Monday, 12 March 2018

How the ICC Field Office in Uganda is Using SMS to Update Communities about the Ongwen Trial

In northern Uganda, many people have expressed interest in following the trial of former Lord’s Resistance Army (LRA) commander Dominic Ongwen. However, most people are unable to do so on a regular basis due to lack of convenient channels. For this reason, the International Criminal Court (ICC) field office in Uganda began disseminating information through short message services (SMS) or text messages. This article explores perspectives of select community members in Lukodi village regarding the effectiveness of the initiative.

Ongwen, a former commander of the Lord’s Resistance Army (LRA) has been on trial since December 6, 2016. He is charged with 70 counts of war crimes and crimes against humanity allegedly committed in the former Internally Displaced Persons (IDP) camps of Lukodi, Abok, Pajule, and Odek.

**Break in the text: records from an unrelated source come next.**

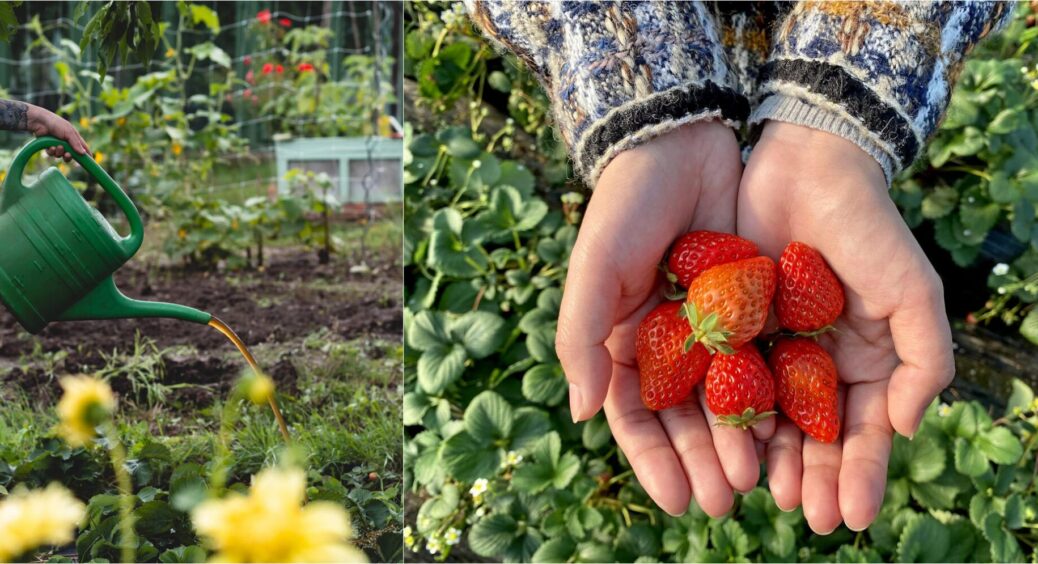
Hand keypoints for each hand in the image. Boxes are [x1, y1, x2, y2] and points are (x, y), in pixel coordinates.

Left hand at [26, 104, 89, 161]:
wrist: (39, 121)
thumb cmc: (56, 124)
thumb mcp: (69, 132)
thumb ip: (76, 144)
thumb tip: (84, 154)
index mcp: (74, 137)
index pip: (83, 148)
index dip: (87, 155)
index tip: (90, 162)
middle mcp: (67, 142)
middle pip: (71, 155)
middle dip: (69, 156)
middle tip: (67, 155)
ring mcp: (57, 144)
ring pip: (61, 155)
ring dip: (59, 152)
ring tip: (56, 146)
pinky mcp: (48, 146)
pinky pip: (52, 154)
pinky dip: (51, 151)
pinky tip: (50, 146)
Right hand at [556, 120, 772, 516]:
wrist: (680, 141)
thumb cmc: (624, 206)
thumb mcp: (595, 270)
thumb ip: (582, 339)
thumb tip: (582, 413)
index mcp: (622, 343)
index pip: (635, 417)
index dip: (652, 461)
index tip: (675, 500)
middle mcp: (667, 345)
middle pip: (684, 419)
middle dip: (702, 461)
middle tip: (726, 501)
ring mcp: (711, 329)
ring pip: (727, 399)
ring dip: (739, 441)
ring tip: (759, 479)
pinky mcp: (750, 308)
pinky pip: (763, 360)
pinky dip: (773, 396)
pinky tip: (788, 430)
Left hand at [737, 122, 952, 532]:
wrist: (807, 167)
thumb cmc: (868, 229)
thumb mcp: (913, 292)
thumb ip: (922, 360)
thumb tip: (903, 429)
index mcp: (861, 362)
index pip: (861, 431)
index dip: (859, 474)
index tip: (851, 516)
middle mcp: (813, 364)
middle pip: (812, 435)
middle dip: (814, 477)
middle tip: (808, 515)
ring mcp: (768, 348)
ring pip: (766, 416)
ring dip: (768, 457)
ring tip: (766, 493)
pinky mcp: (726, 327)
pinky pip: (723, 377)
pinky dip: (725, 412)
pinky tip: (725, 443)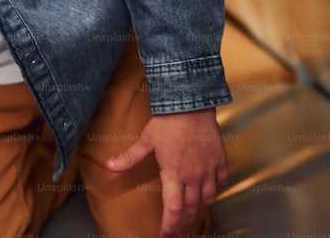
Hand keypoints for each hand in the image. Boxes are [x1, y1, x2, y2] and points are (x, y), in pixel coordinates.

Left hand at [105, 108, 227, 237]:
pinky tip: (208, 190)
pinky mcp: (220, 160)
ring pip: (208, 198)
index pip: (172, 209)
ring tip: (192, 214)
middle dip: (184, 225)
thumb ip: (129, 158)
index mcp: (174, 174)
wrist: (191, 104)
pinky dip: (214, 189)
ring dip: (199, 208)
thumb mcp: (145, 141)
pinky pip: (221, 182)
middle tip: (179, 234)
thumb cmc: (167, 122)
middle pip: (190, 209)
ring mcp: (209, 169)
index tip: (165, 236)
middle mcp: (193, 176)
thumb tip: (109, 166)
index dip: (169, 227)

The ICC field office in Uganda is tasked with disseminating information and updating the public about Ongwen’s trial in order to promote community and victim participation. To accomplish this, the field office traditionally relied on conventional approaches, such as community outreach events, public screenings, radio programs, and dissemination meetings. In April 2017, however, the field office launched a free interactive SMS platform designed to create awareness and engage local communities in the Ongwen trial.

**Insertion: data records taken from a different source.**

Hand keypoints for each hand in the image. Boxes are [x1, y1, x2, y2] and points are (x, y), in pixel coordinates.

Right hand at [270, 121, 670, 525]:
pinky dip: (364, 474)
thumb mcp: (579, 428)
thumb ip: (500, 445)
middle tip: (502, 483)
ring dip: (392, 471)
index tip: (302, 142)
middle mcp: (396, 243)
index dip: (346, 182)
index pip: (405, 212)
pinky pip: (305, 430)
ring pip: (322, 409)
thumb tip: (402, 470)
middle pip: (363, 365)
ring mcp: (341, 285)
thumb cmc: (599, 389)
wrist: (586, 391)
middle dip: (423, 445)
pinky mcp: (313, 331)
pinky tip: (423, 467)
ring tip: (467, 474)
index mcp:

As Maria Kamara, ICC Outreach Coordinator for Kenya and Uganda, pointed out, “The centrality of victims and affected communities to our various engagements drives the quest to continuously explore new, innovative, and cost-effective ways through which victims, affected communities and various stakeholders can have access to and participate in the judicial processes. The SMS platform was therefore identified as [a] feasible and cost-effective approach that can complementarily feed into the already existing Outreach initiatives.